**抜粋**:
────────────────────────────────────────

The Korean Invasion

 ちょっと時節柄、不穏当なタイトルになっちゃってますが、音楽のお話です。
 かつて60年代、ビートルズを初めとするイギリスのロック・バンドがアメリカで大人気を博したときに'British Invasion'と呼ばれたわけですが、今の日本の大衆音楽の状況はそれに近いなあ、と去年末ぐらいから思っていました。まあ規模的には'British Invasion'でも第二次よりも更に小規模だと思いますけど。
 背景には、いずれも国内のヒットチャートがつまらなくなっていた、というのがあるんじゃないかと思います。60年代前半のアメリカでは黒人が音楽的には革新的な仕事をしていたんですが、なかなか総合のヒットチャートには入って来ない。それをイギリスのバンドがコピーしたり、影響を受けた曲を作ったりしたのが、アメリカに逆輸入されたというのが内実でした。第二次もブラックミュージックをMTVが扱うようになる前後だったので、近い部分はあるでしょう。
 日本の一昨年2009年の状況をwikipediaを資料に見てみましょう。「終わってるオリコン」のデータですが。シングルチャートは完全にジャニーズの寡占状態になっています。またアルバムチャートは近年の強い傾向ですが、10位までの4作品はベストアルバムです。

────────────────────────────────────────

**記録データ**:
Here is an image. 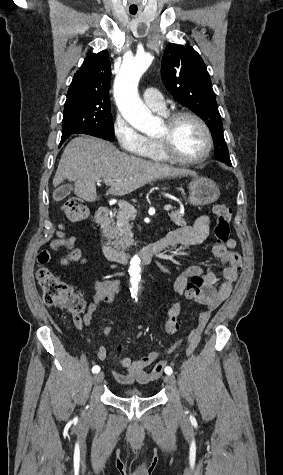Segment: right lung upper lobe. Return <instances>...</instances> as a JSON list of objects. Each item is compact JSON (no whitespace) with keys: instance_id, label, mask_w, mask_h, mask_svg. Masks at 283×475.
<instances>
[{"instance_id":"1","label":"right lung upper lobe","mask_w":283,"mask_h":475,"mask_svg":"<svg viewBox=\"0 0 283 475\" xmlns=\"http://www.w3.org/2000/svg\"><path fill=\"white\" fill-rule=\"evenodd\" d=\"M111 64L108 52L90 53L75 73L67 98L109 101Z\"/></svg>"}]
</instances>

────────────────────────────────────────

**課題**: 抜粋のうち、「背景には、いずれも国内のヒッ」という語句から書き始め、「で、近い部分はあるでしょう。」まで書いたところで止めて、一字一句違えずに書き写しなさい。

**解答**:
背景には、いずれも国内のヒットチャートがつまらなくなっていた、というのがあるんじゃないかと思います。60年代前半のアメリカでは黒人が音楽的には革新的な仕事をしていたんですが、なかなか総合のヒットチャートには入って来ない。それをイギリスのバンドがコピーしたり、影響を受けた曲を作ったりしたのが、アメリカに逆輸入されたというのが内実でした。第二次もブラックミュージックをMTVが扱うようになる前後だったので、近い部分はあるでしょう。